Lalu, bagaimana kita, yang dilambangkan sebagai kereta kuda, dapat mengantarkan sang penumpang? Bukannya sang penumpang kereta kuda kita (dalam filsafat Jawa disebut “Sang Pangeran”- red) mengetahui jalan untuk pergi ke tempat tujuan? Ya. Sang pangeran memang mengetahui jalan pulang. Namun, sekeras apapun sang pangeran berteriak pada kusir, jika kusir tidak mau mengikuti kata-kata sang pangeran, tidak mengendarai kereta kuda dengan tali pelana, dan kuda-kuda tidak mau bergerak, keberadaan sang pangeran hanyalah kehampaan belaka. Yang lebih parah lagi adalah ketika kuda-kuda tersebut bergerak secara asal-asalan atau tali pelana yang mudah putus sehingga kusir tidak mampu mengontrol para kuda, kereta kuda tersebut dapat rusak, bahkan hancur. Manusia pun dapat dianalogikan dengan kereta kuda tersebut. Jika seorang manusia tidak menggunakan dan menyeimbangkan antara perasaan dengan logika, jiwa manusia, yang diberikan untuk berkelana dan hidup di dunia, tersebut tidak dapat pergi ke surga dan bertemu Tuhan. Manusia hidup dan ada di dunia menjadi sebagai khalifah di dunia.
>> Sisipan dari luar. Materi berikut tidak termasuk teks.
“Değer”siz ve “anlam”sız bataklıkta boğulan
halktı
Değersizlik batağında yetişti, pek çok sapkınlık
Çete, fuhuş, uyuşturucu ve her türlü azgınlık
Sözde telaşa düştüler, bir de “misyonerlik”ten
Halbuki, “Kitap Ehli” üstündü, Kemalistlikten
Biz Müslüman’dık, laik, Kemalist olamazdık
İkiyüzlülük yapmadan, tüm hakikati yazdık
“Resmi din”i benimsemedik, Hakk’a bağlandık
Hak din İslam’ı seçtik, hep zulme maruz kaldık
Manusia pun diajarkan untuk hidup mengasihi dan hidup bertenggang rasa dengan sesama makhluk ciptaan Tuhan sebagai “Tangan” kelanjutan dari Tuhan.
Sebagai kesimpulan, setiap manusia diharapkan mampu mengontrol “kereta kuda” masing-masing. Mereka wajib mengatur dan mengarahkan jalur kereta kuda masing-masing menuju arah tempat tujuan sehingga manusia dapat kembali ke pangkuan Tuhan Yang Maha Kuasa. Jalan yang diharapkan, untuk diambil oleh manusia sebagai makhluk ciptaanNya, adalah jalan kasih-sayang. Dengan kasih sayang, manusia dapat hidup bahagia dan mampu mencapai tempat yang terbaik di sisiNya layaknya kereta kuda yang mampu mengantarkan sang pangeran kembali ke keraton.
***
Sekian dari saya, sebagai menuliskan notes yang super bego ini. Kurang lebihnya mohon maaf (kalau pas, jangan lupa tipnya :D ). Saya hanyalah seseorang yang ingin berbagi ilmu pada kawan-kawan sekalian (kalau sudah tahu, jangan lempar bata ya J . saya tidak :repost). Terima kasih untuk kawan-kawan yang mau membaca notes saya. Arigatou Gozaimasu (terima kasih banyak) :D.